TASK DETAILS ▸
Scan the listing for the word "value" and give the number of lines where it appears, with no other text.

SOURCE MATERIAL ▸
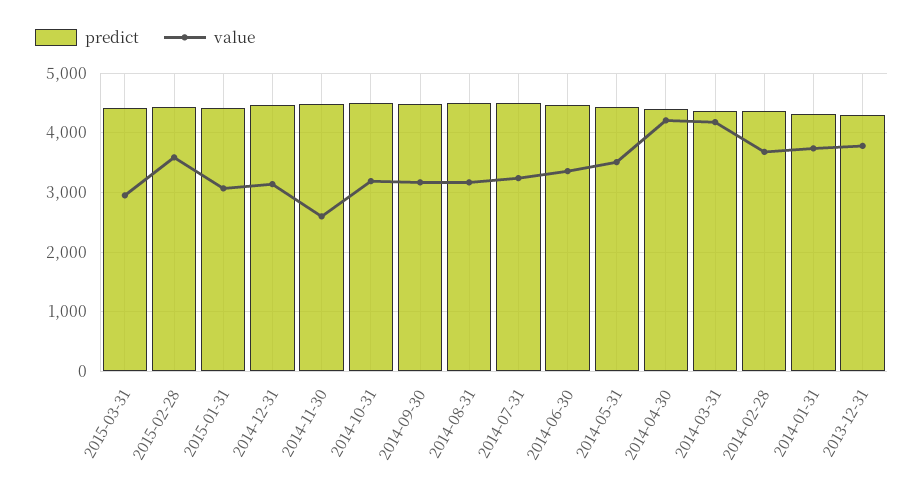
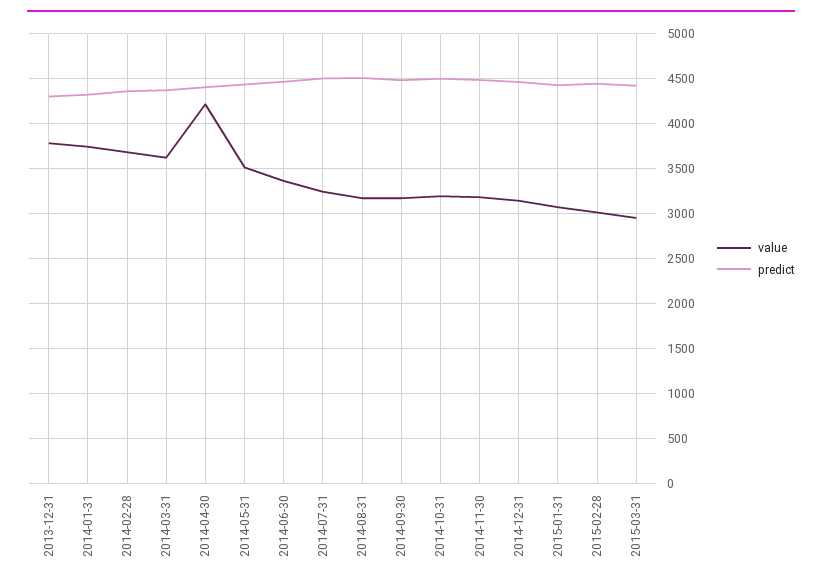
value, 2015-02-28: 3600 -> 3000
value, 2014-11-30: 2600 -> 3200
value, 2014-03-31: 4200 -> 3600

---

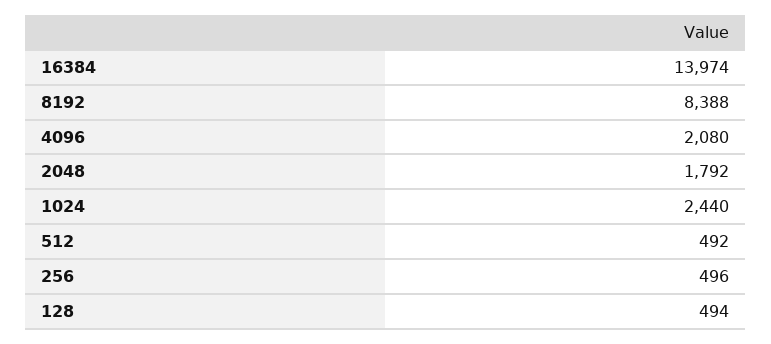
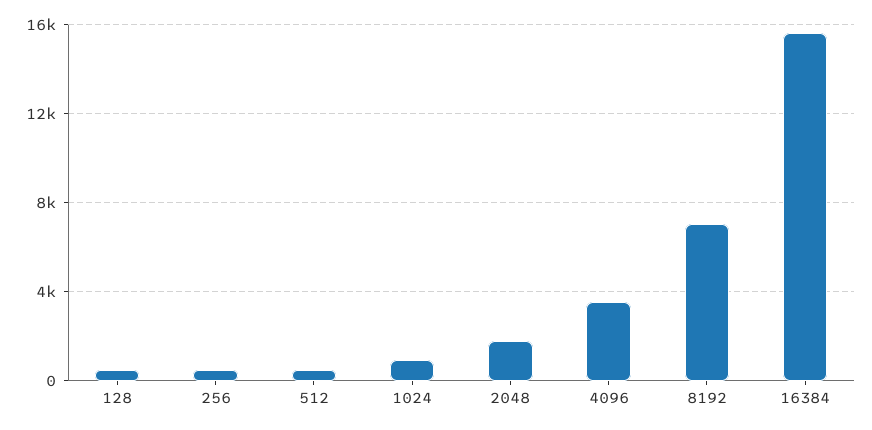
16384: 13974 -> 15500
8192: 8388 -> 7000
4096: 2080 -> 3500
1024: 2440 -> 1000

ANSWER SECTION ▸
3